▶ [Goal of the exercise]: In the records, reproduce only the lines from the line containing "You can now" through the line containing "### Via FTP", replacing "Shop Managers" with "Store Managers" and leaving everything else unchanged.

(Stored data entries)
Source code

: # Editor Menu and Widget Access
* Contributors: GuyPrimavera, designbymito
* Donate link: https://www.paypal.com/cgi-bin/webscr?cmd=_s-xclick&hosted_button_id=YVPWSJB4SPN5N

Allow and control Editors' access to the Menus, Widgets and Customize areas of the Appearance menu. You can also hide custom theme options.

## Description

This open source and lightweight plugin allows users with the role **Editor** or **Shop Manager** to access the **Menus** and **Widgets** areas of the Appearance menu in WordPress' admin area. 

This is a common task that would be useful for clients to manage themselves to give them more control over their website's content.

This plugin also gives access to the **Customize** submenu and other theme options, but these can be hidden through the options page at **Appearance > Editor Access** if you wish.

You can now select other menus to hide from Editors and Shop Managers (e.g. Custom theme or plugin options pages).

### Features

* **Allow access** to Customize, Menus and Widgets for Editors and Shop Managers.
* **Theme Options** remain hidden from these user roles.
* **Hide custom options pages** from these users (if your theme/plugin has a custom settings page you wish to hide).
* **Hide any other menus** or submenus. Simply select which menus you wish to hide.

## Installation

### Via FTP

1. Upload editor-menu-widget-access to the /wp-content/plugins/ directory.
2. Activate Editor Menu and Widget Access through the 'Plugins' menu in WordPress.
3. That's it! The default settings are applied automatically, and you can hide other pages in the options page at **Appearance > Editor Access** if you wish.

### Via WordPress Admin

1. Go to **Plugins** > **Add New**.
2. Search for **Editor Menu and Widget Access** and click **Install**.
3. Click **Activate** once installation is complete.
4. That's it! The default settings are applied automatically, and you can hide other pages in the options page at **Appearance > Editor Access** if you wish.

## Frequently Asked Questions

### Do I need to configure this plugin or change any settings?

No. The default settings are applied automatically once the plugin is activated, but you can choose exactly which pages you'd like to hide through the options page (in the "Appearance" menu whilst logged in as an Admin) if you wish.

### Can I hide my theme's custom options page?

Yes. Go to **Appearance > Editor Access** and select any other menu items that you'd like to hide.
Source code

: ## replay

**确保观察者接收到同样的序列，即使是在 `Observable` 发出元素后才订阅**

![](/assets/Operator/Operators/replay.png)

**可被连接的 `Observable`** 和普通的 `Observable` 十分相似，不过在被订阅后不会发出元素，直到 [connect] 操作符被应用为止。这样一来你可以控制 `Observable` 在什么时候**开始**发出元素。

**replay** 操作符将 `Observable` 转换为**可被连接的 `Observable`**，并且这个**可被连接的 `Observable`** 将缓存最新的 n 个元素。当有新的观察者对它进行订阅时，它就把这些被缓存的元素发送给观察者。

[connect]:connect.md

▶ [Reply]:
You can now select other menus to hide from Editors and Store Managers (e.g. Custom theme or plugin options pages).

### Features

* **Allow access** to Customize, Menus and Widgets for Editors and Store Managers.
* **Theme Options** remain hidden from these user roles.
* **Hide custom options pages** from these users (if your theme/plugin has a custom settings page you wish to hide).
* **Hide any other menus** or submenus. Simply select which menus you wish to hide.

## Installation

### Via FTP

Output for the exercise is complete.